Anger

Borderline personality disorder (BPD) is a highly stigmatized condition. If we reframe BPD as complex response to trauma, then we suddenly realize how hypnosis might be an optimistic intervention.

Hypnosis helps people resolve the root of trauma, so there’s hopefulness for BPD sufferers, 75% of whom are female.

Early trauma is a dominant ingredient in BPD, and trauma leads to many internal misperceptions and challenging behaviors.
An essential component of hypnotherapy is helping our clients perceive situations more accurately, and therefore, hypnosis could become a viable modality for working with these clients.

Hypnotherapists work with behaviors that develop over time, called habit patterns. These patterns are repetitive responses to stimuli. However, responses can be neutralized and rewired to create more appropriate behaviors and more desired outcomes. This is the domain of hypnotherapy.
For example, if a client wants to eliminate her anxiety (a hallmark of BPD) using hypnosis, then she and the hypnotherapist would work to eliminate those triggers and the client would no longer experience anxiety in unwanted ways. Previously, she might have suffered from sleep disorders, nightmares, overeating, stuttering, drug, or alcohol abuse, overreactions, defensiveness, control issues or any one of dozens of symptoms that describe anxiety-related behaviors.

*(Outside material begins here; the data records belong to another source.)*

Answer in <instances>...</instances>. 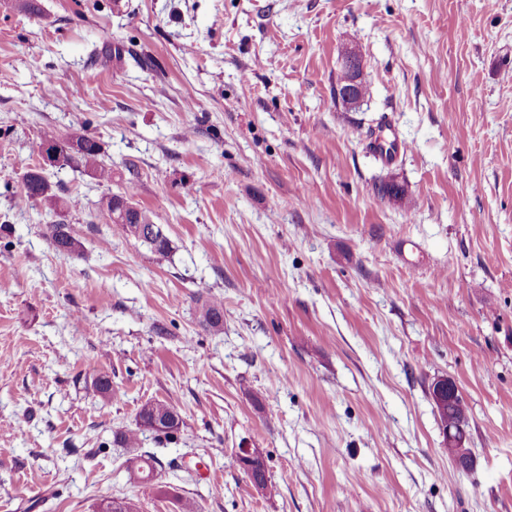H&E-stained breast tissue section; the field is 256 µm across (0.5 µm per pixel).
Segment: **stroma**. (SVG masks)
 <instances>
[{
    "instance_id": "obj_1",
    "label": "stroma",
    "mask_w": 512,
    "mask_h": 512,
    "mask_svg": "<svg viewBox=\"0 0 512 512\" xmlns=\"http://www.w3.org/2000/svg\"><path fill=\"white\" fill-rule=\"evenodd\" d=\"M39 3L0 0V512H512V0ZM47 128L93 136L111 187L44 167ZM386 129L410 145L388 162ZM25 162L80 199L79 253L42 237ZM128 188L167 256L99 211ZM441 378L469 410L464 469ZM157 400L181 423L141 432L146 483L113 438ZM360 65H361V61L359 59L350 58L349 62H348V67L346 68L344 66V69L339 77L338 84L340 86L342 83L350 80L351 78H357L358 79L357 85L359 87L357 89V95L360 96L362 99L364 97V95L366 94V89H367L366 78L364 77L363 73L358 72V73H355L354 75L350 74V71L353 72V71L359 70ZM347 69H349L350 71ZM337 95H338V98L343 99L347 105L357 104L358 97H357L356 91H355V81L349 82V84H347L345 87H343V89L341 91L338 88ZM198 321L205 329L218 332L223 325L224 302L221 298L205 299L198 307ZM262 459V454L256 448H238L236 451V460L239 465L246 470L247 475L252 480L254 487L258 491L266 489V482L261 474H255L254 461Z\"/></svg>"
}]
</instances>
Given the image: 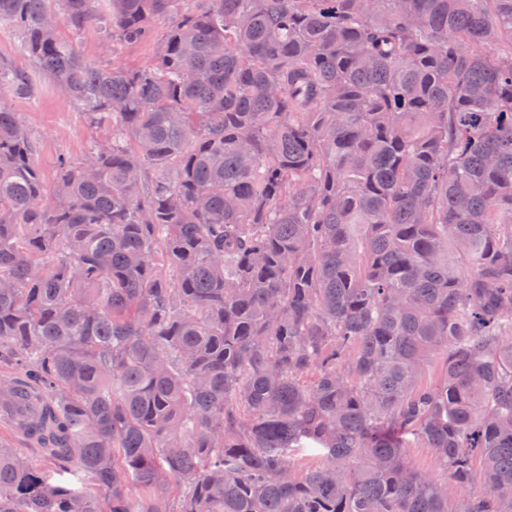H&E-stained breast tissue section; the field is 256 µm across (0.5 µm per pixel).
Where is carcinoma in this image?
I'll return each instance as SVG.
<instances>
[{
    "mask_svg": "<svg viewBox=\"0 0 512 512\" xmlns=\"http://www.w3.org/2000/svg\"><path fill=\"white\" fill-rule=\"evenodd\" d=\"M184 2L0 0V512H512V0ZM18 34L9 24H0V58L20 70H29L28 62L16 52ZM60 35L73 43L82 58L93 65H108L113 60L108 56L100 43V36L95 26H87L82 31H74L63 27ZM2 102L16 112L18 121L36 142V164L46 183L54 179L60 157L80 161L93 141L106 139L112 132L111 127L91 126L81 110L54 92L44 78L34 79L26 96L6 94ZM0 441H2L8 448H19L24 450L29 457L33 460L34 464L42 471H47L46 463L42 461V455L34 449V447L25 443L22 436L10 430L4 423L0 422Z\"/></svg>",
    "mask_w": 512,
    "mask_h": 512,
    "instance_id": "carcinoma-1",
    "label": "carcinoma"
}]
</instances>
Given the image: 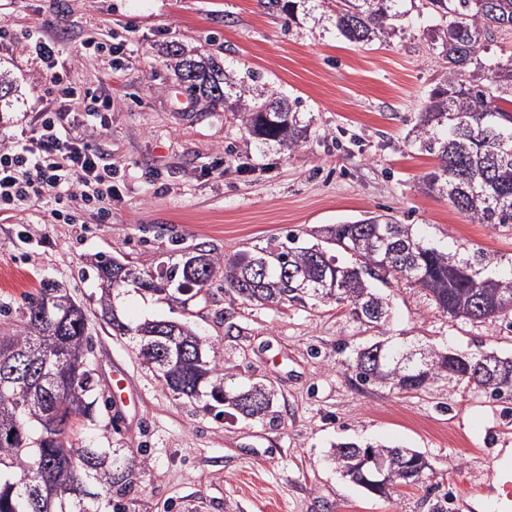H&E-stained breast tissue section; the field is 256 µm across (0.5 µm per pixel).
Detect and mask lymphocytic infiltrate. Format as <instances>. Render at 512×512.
I'll use <instances>...</instances> for the list:
<instances>
[{
	"mask_svg": "<svg viewBox=\"0 0 512 512\" xmlns=\"http://www.w3.org/2000/svg\"><path fill=\"white\" fill-rule=\"evenodd\" d=\"M27 42L49 88L33 108L32 129L0 145V213L48 206L57 222L72 224L77 206L118 196L111 159L77 133L107 129L112 96L80 89L57 71L59 48L49 35L31 33Z\"/></svg>",
	"mask_w": 512,
	"mask_h": 512,
	"instance_id": "obj_1",
	"label": "lymphocytic infiltrate"
}]
</instances>
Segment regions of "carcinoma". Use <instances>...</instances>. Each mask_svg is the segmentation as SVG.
Listing matches in <instances>:
<instances>
[{
  "label": "carcinoma",
  "mask_w": 512,
  "mask_h": 512,
  "mask_svg": "<svg viewBox=\"0 0 512 512\" xmlns=\"http://www.w3.org/2000/svg\"><path fill=\"white\" fill-rule=\"evenodd\" d=\"M431 22L429 51L446 63L419 113L414 145L436 156L437 170L426 176L430 189L448 196L452 206L474 224H512V113L497 104L494 88L512 87V59L503 63L491 53L494 32H512V0H331L338 33L353 43L383 41L396 33V21L409 11ZM272 12L298 19L310 0H259ZM178 76L186 89L209 104L224 103L238 114L246 130L264 143L294 150L305 143L310 123L284 97L269 95L246 101L227 87L214 58L179 61ZM329 242L361 259L347 266L322 247L294 246L279 251L243 254L226 263L201 253L183 259L155 277L126 265L127 279H110L114 258L101 257L95 266L101 280L99 303L104 320L121 335L134 333L140 354L174 395L209 400L233 407L245 417L260 418L272 405L268 398L253 403V387L234 389L214 346L185 322L173 339L143 337L161 320H147L130 329L111 308V291L125 285L152 293L178 281L177 290L201 292L215 270L224 267V284L245 302L303 303L308 299L350 307L355 319L384 326L386 298L369 279L392 276L429 293L438 308L454 319L495 323L512 317V267L504 271L483 252L470 256L429 244L388 214L334 224ZM50 292L41 284L27 297L14 327L0 331V512H131L112 495L123 496L132 479L146 470V460L122 448L73 447L70 423L81 417L96 422L98 396L87 370L92 360L91 337L82 305L76 309L44 305ZM408 350L378 341L355 352L360 381L418 392L446 380L475 392L512 398V357H497L494 377L480 374L481 355H460L430 349L428 357L408 360ZM336 456L343 471L373 495L377 487L375 460L399 474L397 483H417L428 465L411 448L362 447L340 443Z\"/></svg>",
  "instance_id": "1"
}]
</instances>
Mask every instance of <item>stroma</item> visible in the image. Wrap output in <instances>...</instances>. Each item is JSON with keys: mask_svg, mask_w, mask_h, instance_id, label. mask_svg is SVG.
I'll list each match as a JSON object with an SVG mask.
<instances>
[{"mask_svg": "<svg viewBox=\"0 0 512 512\" xmlns=\"http://www.w3.org/2000/svg\"><path fill=\"white\" fill-rule=\"evenodd\" d=\"M47 32L59 43L57 68L77 86L111 89L109 127L91 143L118 168L119 201L101 221L97 207L75 224L31 209L0 220V328L19 317L27 295L55 280L83 305L102 399L116 374L126 386L123 417L111 407L96 424L77 421L76 443L144 454L134 479L135 512H463L464 483L493 473L512 448V400L440 381L420 392L359 381L354 350L387 340L472 354H512V327L453 319L429 294L402 280L375 282L389 300L384 327L348 307L315 300L256 306L215 273L189 301L125 287L112 306L129 326L187 321L214 344L225 372L274 392L260 420L177 398L144 364L137 342L101 316L94 265L102 255L157 274L206 250L222 260L325 238L328 225L373 213L395 216L448 252L482 250L512 265V224H474L447 196L429 191L434 156L412 131L443 67L428 50L426 21L409 15L387 42H348L329 19L286 16L259 0H0V26ZM126 43L115 65L75 60L87 38ZM214 56L233 82L298 101L311 122L294 151L251 137L223 105L180 83L171 47ZM0 74L13 91L0 101V137L20 132L43 93L46 69L20 42L0 44ZM410 448L427 460L421 483L379 497L345 477L337 443Z\"/></svg>", "mask_w": 512, "mask_h": 512, "instance_id": "obj_1", "label": "stroma"}]
</instances>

Other hallmark symptoms of borderline personality disorder such as self-harming behaviors, could be addressed in a similar fashion by confronting early abuse that caused the client to feel angry, shameful, and disempowered. The shame experienced by BPD clients can often be directly related to their self-harming behaviors.

As hypnotherapists, we help people to release erroneous beliefs, which rewires self-sabotaging behaviors and redirects the client’s resources, energy, and motivation in a more positive trajectory.

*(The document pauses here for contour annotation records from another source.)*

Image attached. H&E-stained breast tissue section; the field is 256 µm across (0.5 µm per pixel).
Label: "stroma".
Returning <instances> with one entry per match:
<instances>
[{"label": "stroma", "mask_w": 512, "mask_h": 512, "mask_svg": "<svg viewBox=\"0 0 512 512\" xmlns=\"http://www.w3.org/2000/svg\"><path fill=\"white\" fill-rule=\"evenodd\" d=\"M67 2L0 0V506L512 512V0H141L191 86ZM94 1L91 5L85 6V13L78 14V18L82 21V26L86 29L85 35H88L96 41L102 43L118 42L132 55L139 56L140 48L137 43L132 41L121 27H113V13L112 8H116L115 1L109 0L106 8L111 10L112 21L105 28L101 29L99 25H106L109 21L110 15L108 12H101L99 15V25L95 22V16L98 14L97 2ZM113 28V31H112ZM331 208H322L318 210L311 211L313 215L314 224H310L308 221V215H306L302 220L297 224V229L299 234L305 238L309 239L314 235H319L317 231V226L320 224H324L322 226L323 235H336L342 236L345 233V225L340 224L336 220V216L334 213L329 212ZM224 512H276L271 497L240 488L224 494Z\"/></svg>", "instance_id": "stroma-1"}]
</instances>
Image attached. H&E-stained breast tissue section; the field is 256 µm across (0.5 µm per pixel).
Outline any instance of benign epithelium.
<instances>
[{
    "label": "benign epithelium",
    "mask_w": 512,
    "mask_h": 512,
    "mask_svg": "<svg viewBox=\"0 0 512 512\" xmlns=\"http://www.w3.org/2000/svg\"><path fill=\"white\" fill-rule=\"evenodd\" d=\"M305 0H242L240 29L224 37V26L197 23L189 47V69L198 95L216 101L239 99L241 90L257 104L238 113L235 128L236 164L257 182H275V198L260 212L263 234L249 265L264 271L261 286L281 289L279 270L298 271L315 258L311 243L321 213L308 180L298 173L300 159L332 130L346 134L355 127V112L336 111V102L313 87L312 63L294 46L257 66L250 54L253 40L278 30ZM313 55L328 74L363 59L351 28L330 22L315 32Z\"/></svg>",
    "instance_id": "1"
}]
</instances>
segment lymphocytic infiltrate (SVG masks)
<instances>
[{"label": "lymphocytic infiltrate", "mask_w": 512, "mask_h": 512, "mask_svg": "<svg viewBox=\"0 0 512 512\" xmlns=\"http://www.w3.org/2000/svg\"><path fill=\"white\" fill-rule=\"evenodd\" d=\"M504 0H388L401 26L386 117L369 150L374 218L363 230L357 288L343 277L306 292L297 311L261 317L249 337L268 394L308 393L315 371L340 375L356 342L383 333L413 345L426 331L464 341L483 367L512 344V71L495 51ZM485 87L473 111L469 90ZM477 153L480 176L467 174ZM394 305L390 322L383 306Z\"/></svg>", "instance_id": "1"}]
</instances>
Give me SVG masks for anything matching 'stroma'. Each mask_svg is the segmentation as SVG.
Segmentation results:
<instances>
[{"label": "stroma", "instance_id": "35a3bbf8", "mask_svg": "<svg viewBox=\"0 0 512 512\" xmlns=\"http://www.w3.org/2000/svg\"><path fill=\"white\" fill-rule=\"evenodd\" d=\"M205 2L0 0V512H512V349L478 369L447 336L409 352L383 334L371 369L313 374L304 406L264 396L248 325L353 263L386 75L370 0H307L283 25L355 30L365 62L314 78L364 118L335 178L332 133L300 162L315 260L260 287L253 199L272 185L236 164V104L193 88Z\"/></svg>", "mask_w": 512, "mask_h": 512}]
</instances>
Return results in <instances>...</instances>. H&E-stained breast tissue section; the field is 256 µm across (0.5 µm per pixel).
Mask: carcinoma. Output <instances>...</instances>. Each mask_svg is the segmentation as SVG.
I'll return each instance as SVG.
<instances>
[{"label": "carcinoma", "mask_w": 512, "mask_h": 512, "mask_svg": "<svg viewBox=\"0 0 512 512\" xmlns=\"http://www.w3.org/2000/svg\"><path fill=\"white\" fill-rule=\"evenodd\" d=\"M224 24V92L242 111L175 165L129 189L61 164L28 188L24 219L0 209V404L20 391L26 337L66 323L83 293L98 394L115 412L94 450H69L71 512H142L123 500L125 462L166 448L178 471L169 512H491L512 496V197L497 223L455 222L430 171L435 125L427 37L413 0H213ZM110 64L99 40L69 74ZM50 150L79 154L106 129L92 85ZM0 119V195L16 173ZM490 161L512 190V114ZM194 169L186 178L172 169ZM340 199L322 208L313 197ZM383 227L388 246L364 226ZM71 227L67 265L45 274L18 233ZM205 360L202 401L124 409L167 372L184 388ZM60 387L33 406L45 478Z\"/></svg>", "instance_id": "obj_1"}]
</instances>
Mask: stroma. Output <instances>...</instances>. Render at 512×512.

While working with this level of trauma, it may be advisable for the hypnotherapist to work with a team such as a psychiatrist and/or mental health professional. Instead of spending years in therapy however, the client may be able to feel relieved and more stable after hypnotherapy.
Women diagnosed with this condition have often experienced sexual, physical, and emotional abuse such as relentless criticism, impossible expectations, neglect, deprivation, or abandonment.

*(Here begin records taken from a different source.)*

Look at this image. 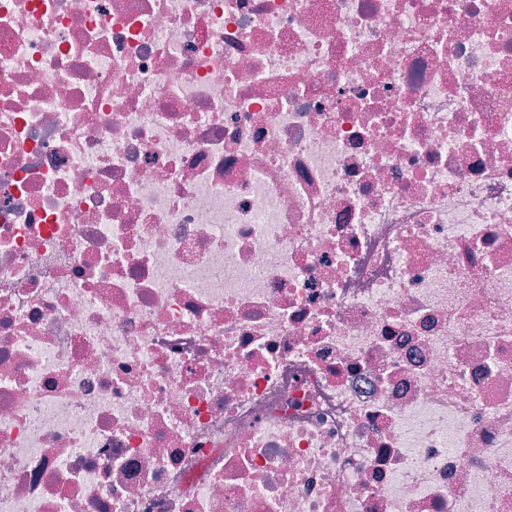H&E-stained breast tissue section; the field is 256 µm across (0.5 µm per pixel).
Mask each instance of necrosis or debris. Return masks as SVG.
Instances as JSON below:
<instances>
[{
    "label": "necrosis or debris",
    "mask_w": 512,
    "mask_h": 512,
    "mask_svg": "<svg viewBox=\"0 0 512 512\" xmlns=\"http://www.w3.org/2000/svg\"><path fill=\"white\" fill-rule=\"evenodd\" d=\"M0 512H512V0H0Z\"/></svg>",
    "instance_id": "obj_1"
}]
</instances>
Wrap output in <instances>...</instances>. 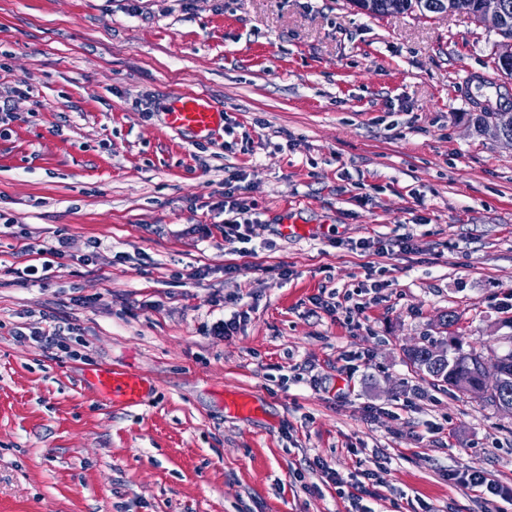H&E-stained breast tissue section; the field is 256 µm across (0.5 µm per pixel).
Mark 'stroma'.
I'll return each mask as SVG.
<instances>
[{"instance_id": "obj_1", "label": "stroma", "mask_w": 512, "mask_h": 512, "mask_svg": "<svg viewBox=\"0 0 512 512\" xmlns=\"http://www.w3.org/2000/svg\"><path fill=\"white\" fill-rule=\"evenodd\" d=\"M499 40L349 0H0V512H351L328 467L375 471L379 512H512L451 478L512 488V413L404 355L512 346V144L471 120L512 95ZM175 92L223 109L222 139L168 127ZM233 171L252 251L220 230ZM405 234L420 252L346 247ZM62 237L50 279L16 277ZM332 292L361 312L316 308ZM100 367L142 404L112 407ZM90 377L114 406L135 405L143 399L145 384L134 374L100 368L92 372Z\"/></svg>"}]
</instances>
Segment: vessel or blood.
Wrapping results in <instances>:
<instances>
[{
	"label": "vessel or blood",
	"mask_w": 512,
	"mask_h": 512,
	"mask_svg": "<svg viewBox=\"0 0 512 512\" xmlns=\"http://www.w3.org/2000/svg\"><path fill=\"white\" fill-rule=\"evenodd\" d=\"M165 115L170 128L191 131L197 139L204 141L212 139L224 128L223 110L200 94H172ZM91 377L112 405H135L143 399L145 384L134 374L100 368L92 372Z\"/></svg>",
	"instance_id": "vessel-or-blood-1"
}]
</instances>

People who were sexually abused as children often feel that they did something wrong; that they are to blame for being abused and that they’re inherently bad people. They often feel as though there’s something wrong with them or that they are defective. This worthiness issue is a misperception of the child.
Family denial of the child’s experience often conveys the message that abuse is the child’s fault. This very deep level of guilt often carries a belief that they deserve punishment, which is reflected in self-harming behaviors.
Hypnotherapists address this issue by providing the client’s inner child with more accurate information, which helps to alleviate a sense of wrongdoing and guilt.

Clients begin to realize how their difficult childhood experiences impacted them and that they are still lovable, worthy human beings. These qualities cannot be taken away but can be buried under a mountain of shame, guilt, rage, fear, and other emotions so that the client feels disconnected from her essential goodness.

Hypnotherapy as I practice it (5 PATH), utilizes a structured technology to discover the root cause of repressed feelings and re-orient the individual toward empowerment. When clients become aware of long-held negative beliefs about themselves, perceptions of the self will shift to a more positive tone.

A client’s anger or rage, which often occurs in response to apparently “small” issues, may be totally justified in her mind. This expression of anger is often triggered from an early episode of abuse. These triggers display themselves as symptoms of over reactivity, focus on drama, codependency, or defensiveness.

The triggers occur at a subconscious mind level and since hypnosis works primarily with the subconscious mind, it is the perfect modality for resolving these unwanted behaviors.

Hypnosis bypasses the conscious or waking mind (a comparing or gatekeeper mechanism) and deals directly with the subconscious mind because it is much easier to make changes at that level. The subconscious mind is more receptive than our conscious mind.

When we attempt to make changes at the conscious mind level, this requires willpower and even though willpower is an excellent mechanism, it’s better used for short-term efforts. Over time, using willpower alone, can leave us drained and exhausted.

Our subconscious mind, which is unlimited and captures every single thought and event in our life experience, is a much better strategy. The subconscious mind is like working with a fleet of forklifts in a warehouse as opposed to moving items by hand.

Another hallmark of BPD is dissociation or fragmentation – which is the body’s way of protecting itself from the realities of abuse. It’s a means of escape through self-protection. Our mind is always working at all levels to protect us from perceived threats.

Using hypnotherapy techniques, we can access the details of these fragmented past experiences vis-à-vis the subconscious mind and shed new light on the meaning of early experiences. This rewiring effect provides a new perspective, which helps people create desired behaviors.

Imagine a world of individuals restored by the technology of hypnosis. BPD individuals can move toward unification and wholeness with more accurate perceptions about themselves and the world. Because as we all know, perception is reality.